For what? A series of 14 tweets over 10 years, including me liking a colleague’s tweet saying he was running as a Green councillor, and a retweet containing a list of companies to boycott to support Palestine, both from 2014. A tweet containing a photo of me and Jeremy Corbyn from 2019 was twisted to say I was showing I was proud of antisemitism in that era.
I couldn’t believe this was enough, especially as others have been let off for far worse. But after months of being isolated and bullied, including being stripped of paid organiser support when I was seven months pregnant, I should have known this was coming. The real reason for it all? I’m too interested in wealth inequality, public ownership and Palestine to be welcomed in today’s Labour party.

• Excerpted data:
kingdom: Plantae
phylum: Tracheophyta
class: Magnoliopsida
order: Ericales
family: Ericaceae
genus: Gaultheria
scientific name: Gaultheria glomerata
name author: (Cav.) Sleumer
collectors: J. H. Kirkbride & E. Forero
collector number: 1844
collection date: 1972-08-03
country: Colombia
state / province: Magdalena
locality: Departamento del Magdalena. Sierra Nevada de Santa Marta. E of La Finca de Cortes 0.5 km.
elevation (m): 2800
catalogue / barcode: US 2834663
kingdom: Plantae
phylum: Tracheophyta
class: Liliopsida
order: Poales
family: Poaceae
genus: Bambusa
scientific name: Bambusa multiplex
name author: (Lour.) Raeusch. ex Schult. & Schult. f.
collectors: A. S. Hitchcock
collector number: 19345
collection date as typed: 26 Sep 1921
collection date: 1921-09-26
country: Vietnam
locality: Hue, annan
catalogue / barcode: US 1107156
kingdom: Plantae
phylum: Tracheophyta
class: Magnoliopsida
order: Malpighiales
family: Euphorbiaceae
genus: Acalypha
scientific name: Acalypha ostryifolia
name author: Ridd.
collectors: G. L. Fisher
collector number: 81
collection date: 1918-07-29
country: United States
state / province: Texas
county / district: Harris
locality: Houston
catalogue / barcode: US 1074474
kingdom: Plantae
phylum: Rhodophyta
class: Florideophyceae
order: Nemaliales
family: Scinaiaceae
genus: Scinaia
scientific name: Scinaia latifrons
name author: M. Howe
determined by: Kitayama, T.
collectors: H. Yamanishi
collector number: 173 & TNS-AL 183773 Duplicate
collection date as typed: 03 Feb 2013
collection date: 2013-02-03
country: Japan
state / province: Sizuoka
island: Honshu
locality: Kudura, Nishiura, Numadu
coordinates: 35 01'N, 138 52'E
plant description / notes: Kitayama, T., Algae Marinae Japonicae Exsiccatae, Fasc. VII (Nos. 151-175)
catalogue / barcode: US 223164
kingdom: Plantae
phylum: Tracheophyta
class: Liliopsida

• Exercise: According to the Labour party passage above, how many tweets were cited, and over what span of time?

• Answer: Fourteen tweets, over ten years.